* **WHAT YOU WILL DO**: Search the data below, and report every line in which "files" occurs.

* **TASK DATA**:
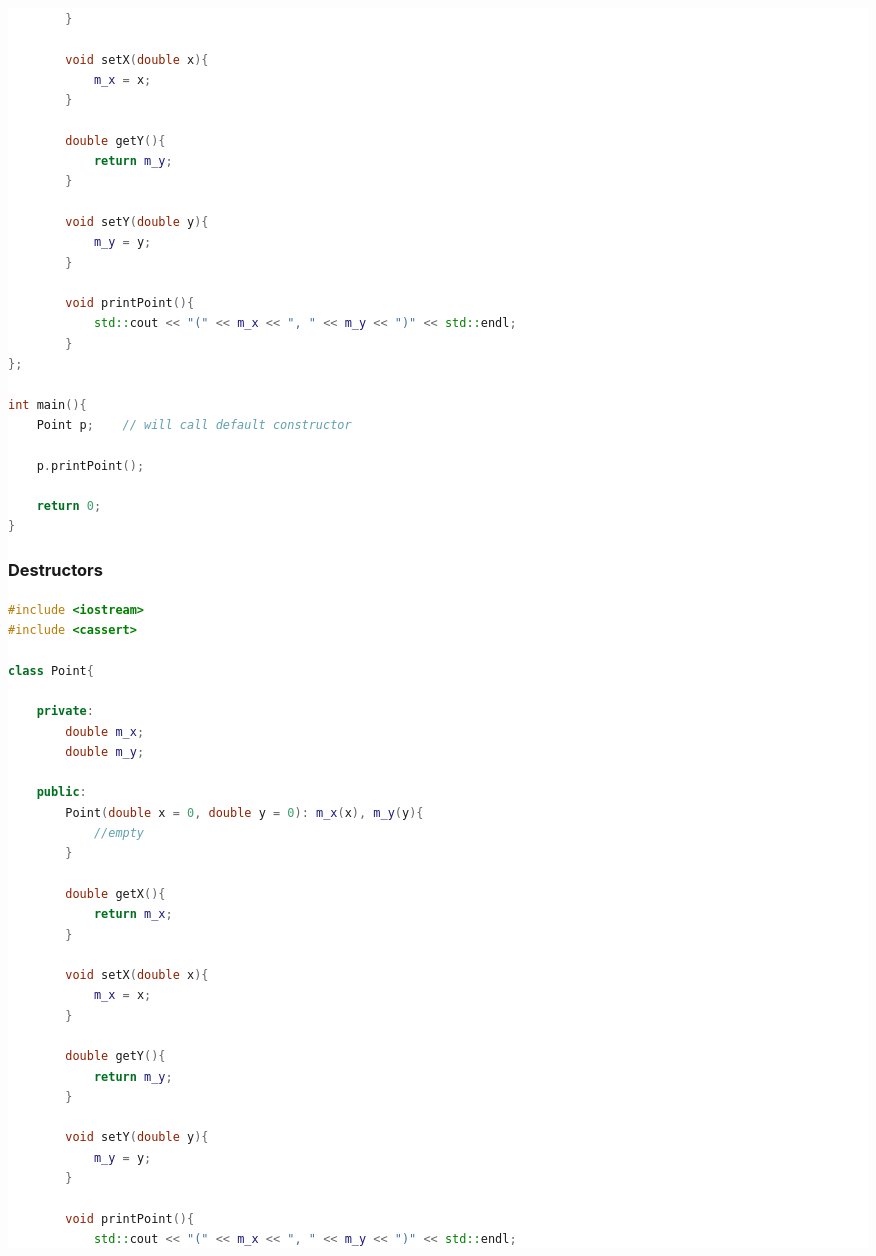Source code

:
 ```c++
		}

		void setX(double x){
			m_x = x;
		}

		double getY(){
			return m_y;
		}

		void setY(double y){
			m_y = y;
		}

		void printPoint(){
			std::cout << "(" << m_x << ", " << m_y << ")" << std::endl;
		}
};

int main(){
	Point p;	// will call default constructor
	
	p.printPoint();

	return 0;
}
```

### Destructors ###

```c++
#include <iostream>
#include <cassert>

class Point{

	private:
		double m_x;
		double m_y;

	public:
		Point(double x = 0, double y = 0): m_x(x), m_y(y){
			//empty
		}

		double getX(){
			return m_x;
		}

		void setX(double x){
			m_x = x;
		}

		double getY(){
			return m_y;
		}

		void setY(double y){
			m_y = y;
		}

		void printPoint(){
			std::cout << "(" << m_x << ", " << m_y << ")" << std::endl;
```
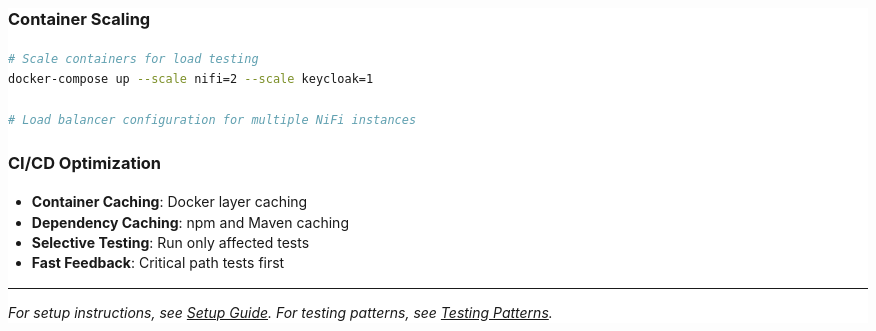 ### Container Scaling
```bash
# Scale containers for load testing
docker-compose up --scale nifi=2 --scale keycloak=1

# Load balancer configuration for multiple NiFi instances
```

### CI/CD Optimization
- **Container Caching**: Docker layer caching
- **Dependency Caching**: npm and Maven caching
- **Selective Testing**: Run only affected tests
- **Fast Feedback**: Critical path tests first

---

*For setup instructions, see [Setup Guide](./setup-guide.md). For testing patterns, see [Testing Patterns](./testing-patterns.md).*
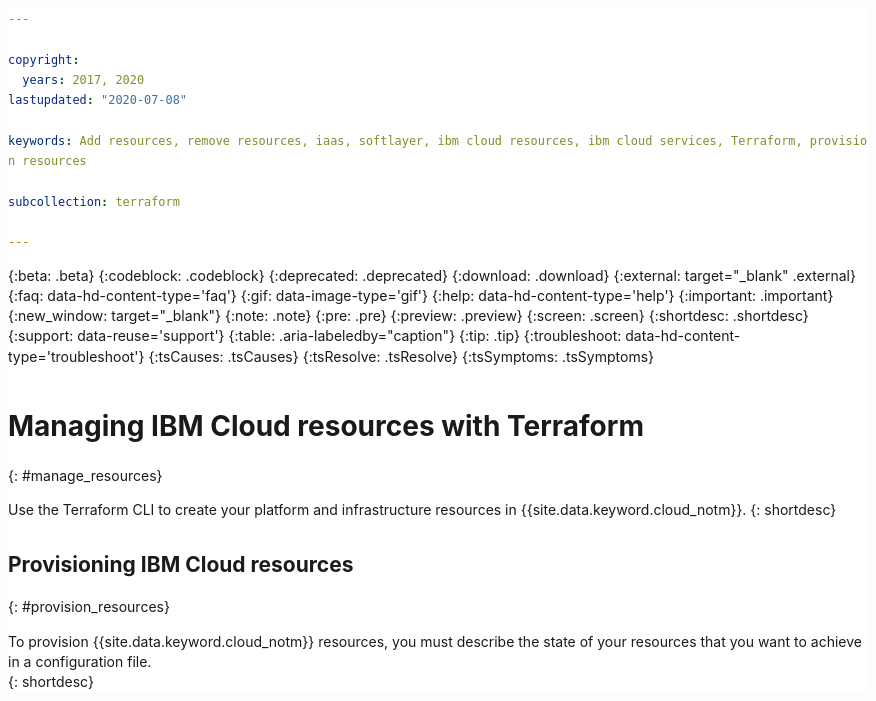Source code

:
 ```yaml
---

copyright:
  years: 2017, 2020
lastupdated: "2020-07-08"

keywords: Add resources, remove resources, iaas, softlayer, ibm cloud resources, ibm cloud services, Terraform, provision resources

subcollection: terraform

---
```


{:beta: .beta}
{:codeblock: .codeblock}
{:deprecated: .deprecated}
{:download: .download}
{:external: target="_blank" .external}
{:faq: data-hd-content-type='faq'}
{:gif: data-image-type='gif'}
{:help: data-hd-content-type='help'}
{:important: .important}
{:new_window: target="_blank"}
{:note: .note}
{:pre: .pre}
{:preview: .preview}
{:screen: .screen}
{:shortdesc: .shortdesc}
{:support: data-reuse='support'}
{:table: .aria-labeledby="caption"}
{:tip: .tip}
{:troubleshoot: data-hd-content-type='troubleshoot'}
{:tsCauses: .tsCauses}
{:tsResolve: .tsResolve}
{:tsSymptoms: .tsSymptoms}



# Managing IBM Cloud resources with Terraform
{: #manage_resources}

Use the Terraform CLI to create your platform and infrastructure resources in {{site.data.keyword.cloud_notm}}. 
{: shortdesc}

## Provisioning IBM Cloud resources
{: #provision_resources}

To provision {{site.data.keyword.cloud_notm}} resources, you must describe the state of your resources that you want to achieve in a configuration file.  
{: shortdesc}
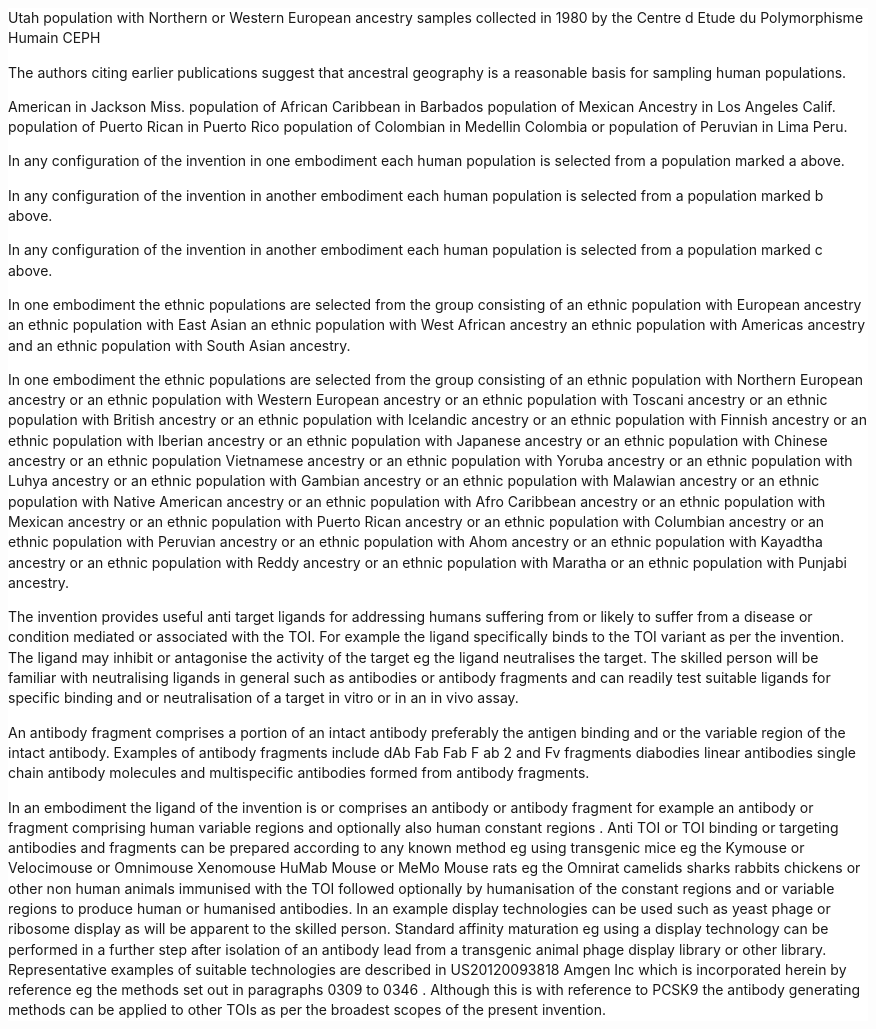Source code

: Utah population with Northern or Western European ancestry samples collected in 1980 by the Centre d Etude du Polymorphisme Humain CEPH 

The authors citing earlier publications suggest that ancestral geography is a reasonable basis for sampling human populations.

American in Jackson Miss. population of African Caribbean in Barbados population of Mexican Ancestry in Los Angeles Calif. population of Puerto Rican in Puerto Rico population of Colombian in Medellin Colombia or population of Peruvian in Lima Peru.

In any configuration of the invention in one embodiment each human population is selected from a population marked a above.

In any configuration of the invention in another embodiment each human population is selected from a population marked b above.

In any configuration of the invention in another embodiment each human population is selected from a population marked c above.

In one embodiment the ethnic populations are selected from the group consisting of an ethnic population with European ancestry an ethnic population with East Asian an ethnic population with West African ancestry an ethnic population with Americas ancestry and an ethnic population with South Asian ancestry.

In one embodiment the ethnic populations are selected from the group consisting of an ethnic population with Northern European ancestry or an ethnic population with Western European ancestry or an ethnic population with Toscani ancestry or an ethnic population with British ancestry or an ethnic population with Icelandic ancestry or an ethnic population with Finnish ancestry or an ethnic population with Iberian ancestry or an ethnic population with Japanese ancestry or an ethnic population with Chinese ancestry or an ethnic population Vietnamese ancestry or an ethnic population with Yoruba ancestry or an ethnic population with Luhya ancestry or an ethnic population with Gambian ancestry or an ethnic population with Malawian ancestry or an ethnic population with Native American ancestry or an ethnic population with Afro Caribbean ancestry or an ethnic population with Mexican ancestry or an ethnic population with Puerto Rican ancestry or an ethnic population with Columbian ancestry or an ethnic population with Peruvian ancestry or an ethnic population with Ahom ancestry or an ethnic population with Kayadtha ancestry or an ethnic population with Reddy ancestry or an ethnic population with Maratha or an ethnic population with Punjabi ancestry.

The invention provides useful anti target ligands for addressing humans suffering from or likely to suffer from a disease or condition mediated or associated with the TOI. For example the ligand specifically binds to the TOI variant as per the invention. The ligand may inhibit or antagonise the activity of the target eg the ligand neutralises the target. The skilled person will be familiar with neutralising ligands in general such as antibodies or antibody fragments and can readily test suitable ligands for specific binding and or neutralisation of a target in vitro or in an in vivo assay.

An antibody fragment comprises a portion of an intact antibody preferably the antigen binding and or the variable region of the intact antibody. Examples of antibody fragments include dAb Fab Fab F ab 2 and Fv fragments diabodies linear antibodies single chain antibody molecules and multispecific antibodies formed from antibody fragments.

In an embodiment the ligand of the invention is or comprises an antibody or antibody fragment for example an antibody or fragment comprising human variable regions and optionally also human constant regions . Anti TOI or TOI binding or targeting antibodies and fragments can be prepared according to any known method eg using transgenic mice eg the Kymouse or Velocimouse or Omnimouse Xenomouse HuMab Mouse or MeMo Mouse rats eg the Omnirat camelids sharks rabbits chickens or other non human animals immunised with the TOI followed optionally by humanisation of the constant regions and or variable regions to produce human or humanised antibodies. In an example display technologies can be used such as yeast phage or ribosome display as will be apparent to the skilled person. Standard affinity maturation eg using a display technology can be performed in a further step after isolation of an antibody lead from a transgenic animal phage display library or other library. Representative examples of suitable technologies are described in US20120093818 Amgen Inc which is incorporated herein by reference eg the methods set out in paragraphs 0309 to 0346 . Although this is with reference to PCSK9 the antibody generating methods can be applied to other TOIs as per the broadest scopes of the present invention.
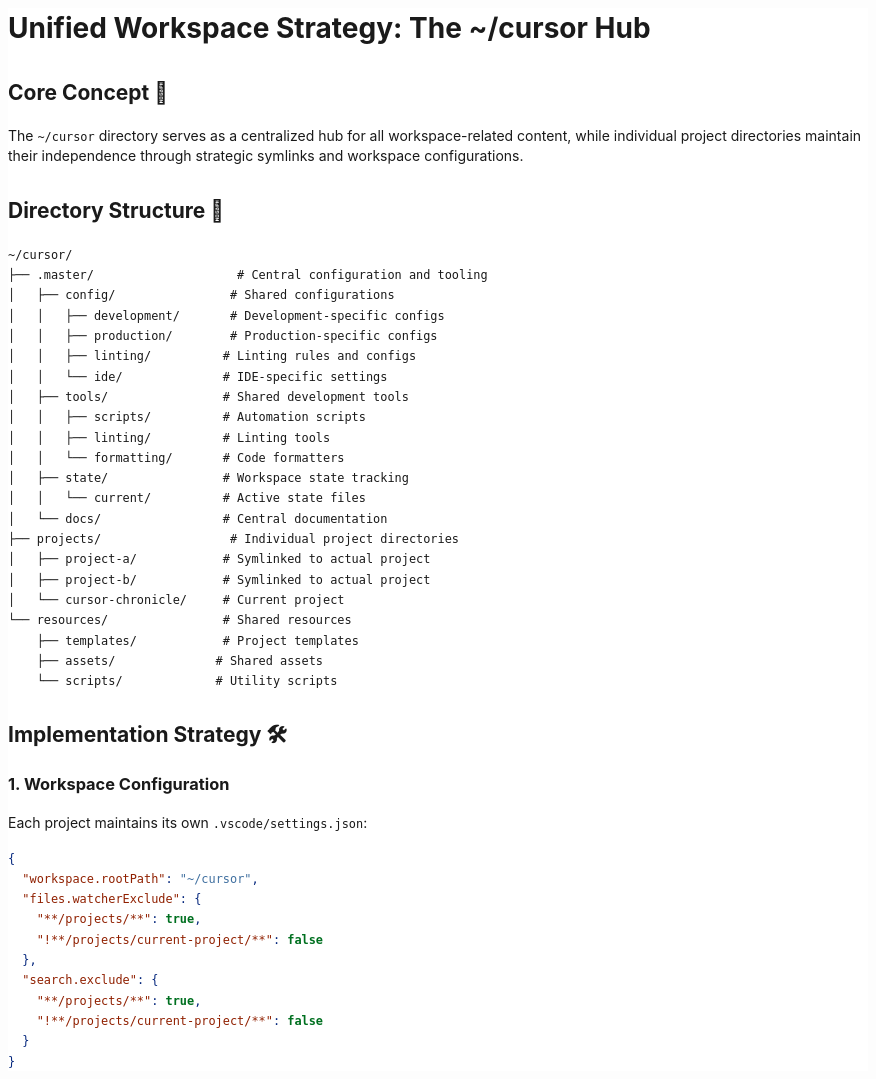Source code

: # Unified Workspace Strategy: The ~/cursor Hub

## Core Concept 🎯

The `~/cursor` directory serves as a centralized hub for all workspace-related content, while individual project directories maintain their independence through strategic symlinks and workspace configurations.

## Directory Structure 📁

```
~/cursor/
├── .master/                    # Central configuration and tooling
│   ├── config/                # Shared configurations
│   │   ├── development/       # Development-specific configs
│   │   ├── production/        # Production-specific configs
│   │   ├── linting/          # Linting rules and configs
│   │   └── ide/              # IDE-specific settings
│   ├── tools/                # Shared development tools
│   │   ├── scripts/          # Automation scripts
│   │   ├── linting/          # Linting tools
│   │   └── formatting/       # Code formatters
│   ├── state/                # Workspace state tracking
│   │   └── current/          # Active state files
│   └── docs/                 # Central documentation
├── projects/                  # Individual project directories
│   ├── project-a/            # Symlinked to actual project
│   ├── project-b/            # Symlinked to actual project
│   └── cursor-chronicle/     # Current project
└── resources/                # Shared resources
    ├── templates/            # Project templates
    ├── assets/              # Shared assets
    └── scripts/             # Utility scripts
```

## Implementation Strategy 🛠️

### 1. Workspace Configuration

Each project maintains its own `.vscode/settings.json`:

```json
{
  "workspace.rootPath": "~/cursor",
  "files.watcherExclude": {
    "**/projects/**": true,
    "!**/projects/current-project/**": false
  },
  "search.exclude": {
    "**/projects/**": true,
    "!**/projects/current-project/**": false
  }
}
```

* **RESULT OF THIS EXERCISE**:
│   │   └── current/          # Active state files
  "files.watcherExclude": {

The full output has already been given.